见李森迟迟不回答,整个人呆愣地坐在那里,贺谦礼忍不住扑哧一笑,挑起凤眸,说道:“怎么,因为太高兴,就傻眼了。”
李森回神,慌忙摇头:“不是,我只是很意外。”
就是让你意外,不意外我还觉得奇怪咧!
贺谦礼不动声色地弯着唇角,解释道:“前段时间我们有误会,现在都过去了,计较那么多干嘛。更何况,我大哥能收买你,我也能。我知道,你是想借助我大哥给你父亲的公司提供资源,我也可以啊!你也看得出来,我现在身边急缺人才,我外公和大舅毕竟是军政人士,不适合插手商界的事,派来的人做事也会束手束脚。所以,我才会想到你。
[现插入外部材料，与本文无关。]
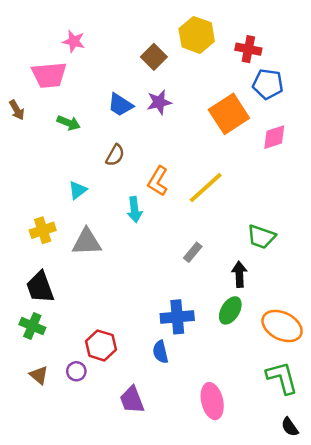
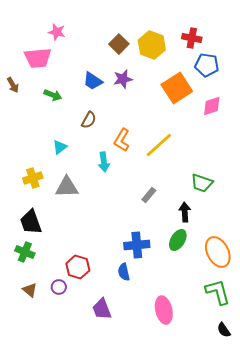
yellow hexagon: (197, 35) -> (152, 45), moved
orange ellipse: (282, 326) -> (218, 252), turned 36

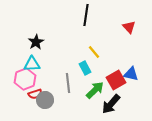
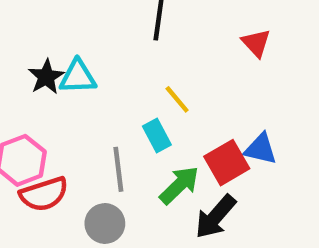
cyan triangle: (32, 64) -> (78, 77), moved
red semicircle: (35, 94) -> (44, 194), size x1.5
gray circle: (45, 100) -> (105, 223), moved

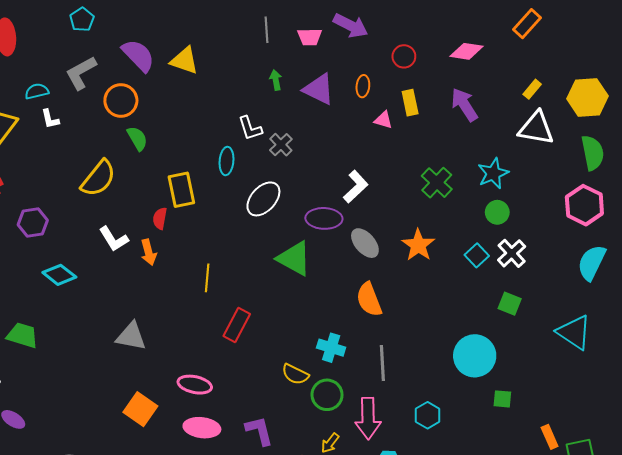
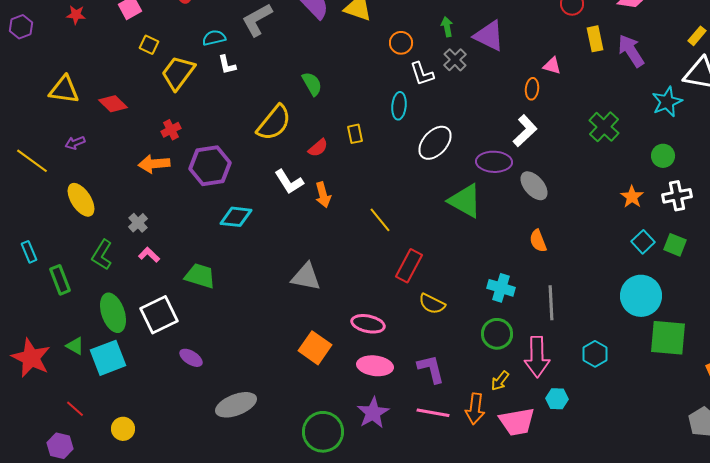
orange ellipse: (363, 86) -> (532, 89), moved
orange circle: (121, 101) -> (401, 43), moved, size x0.7
yellow rectangle: (410, 103) -> (595, 39), moved
gray cross: (281, 145) -> (455, 60), moved
cyan star: (493, 173) -> (667, 102), moved
yellow rectangle: (181, 190) -> (355, 134), size x0.6
red semicircle: (160, 218) -> (318, 148), moved, turned -140
purple hexagon: (33, 223) -> (210, 166), size x1.4
orange star: (418, 245) -> (632, 197), moved, size x0.7
white cross: (512, 253) -> (677, 196), turned 32
cyan square: (477, 255) -> (643, 242), moved
cyan diamond: (59, 275) -> (236, 217), turned -32
yellow line: (207, 278) -> (380, 220), turned -44
orange semicircle: (369, 299) -> (538, 241), size x0.7
yellow semicircle: (295, 374) -> (432, 304), moved
green square: (502, 399) -> (668, 338), size x2.0

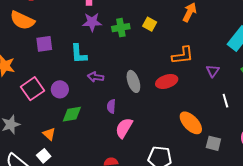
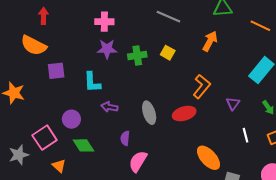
orange L-shape: (183, 55) -> (202, 86), turned -45
pink square: (33, 89) -> (45, 138), moved
green diamond: (72, 114) -> (83, 145), turned 65

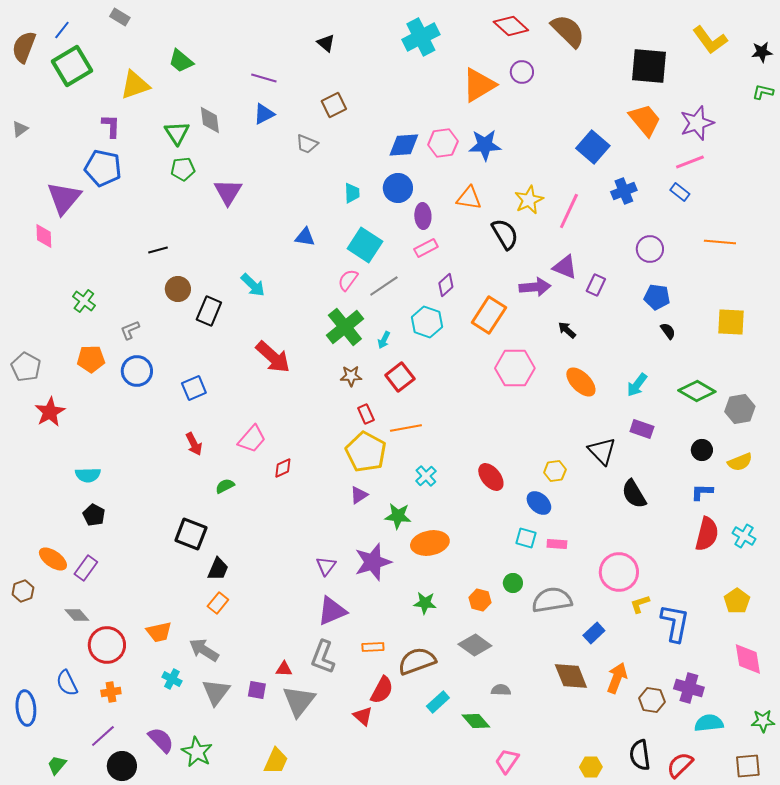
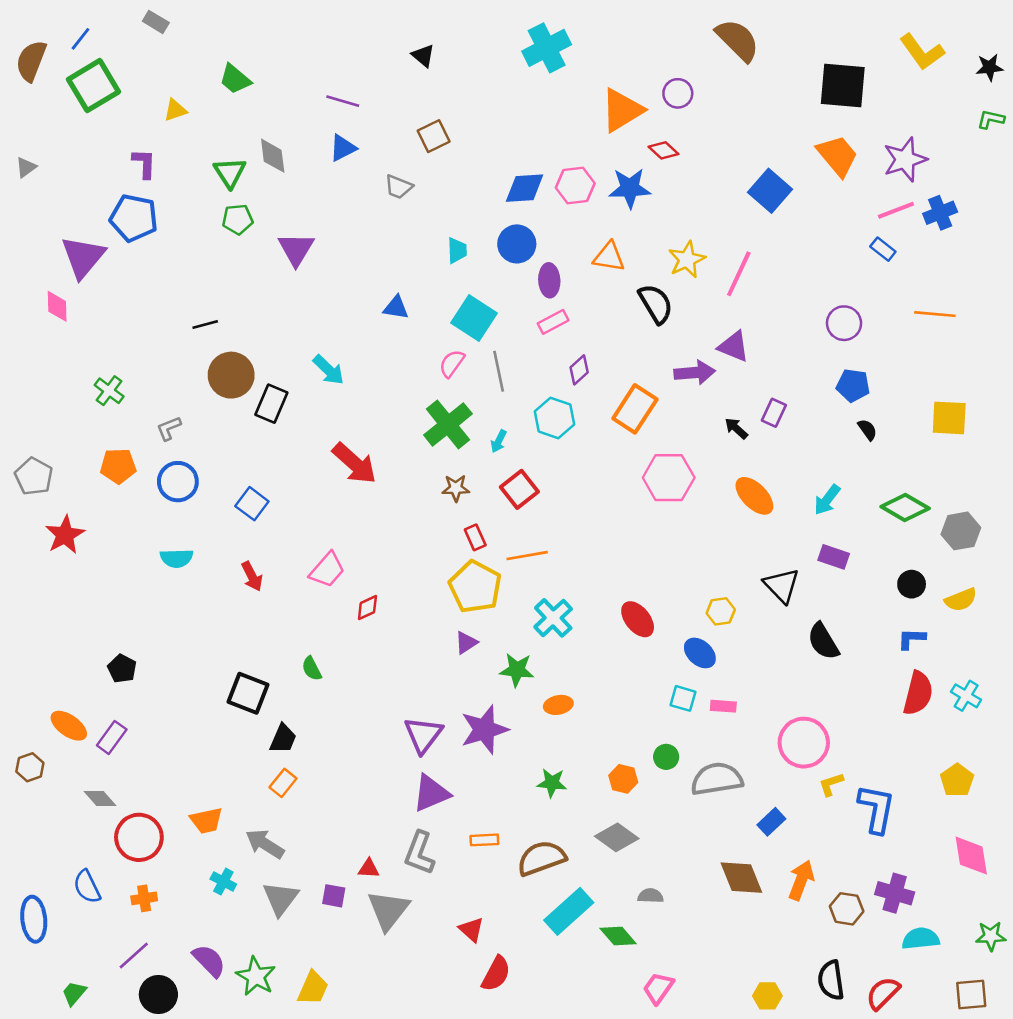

我倒是不怕你把这些话告诉我大哥,告诉他了,就表示你没有想向我投诚的打算。不告诉他,那当然更好,最后选择是跟我还是跟我大哥,你看你自己了。”
贺谦礼的表情很自然,也很认真,根本毫无破绽,哪怕是当世影帝,也无法分辨出他的话是真是假,但不管对别人如何,对李森,却是起到了很好的作用。
李森最近事事不如意,贺毅忙着追求美人,没空理他,刘家那边他更算不上什么。所以,对于李家最近的逼迫和陷害,李森苦求无门,正好,贺谦礼在这个时候向他伸出了“友好”的手,他接,还是不接?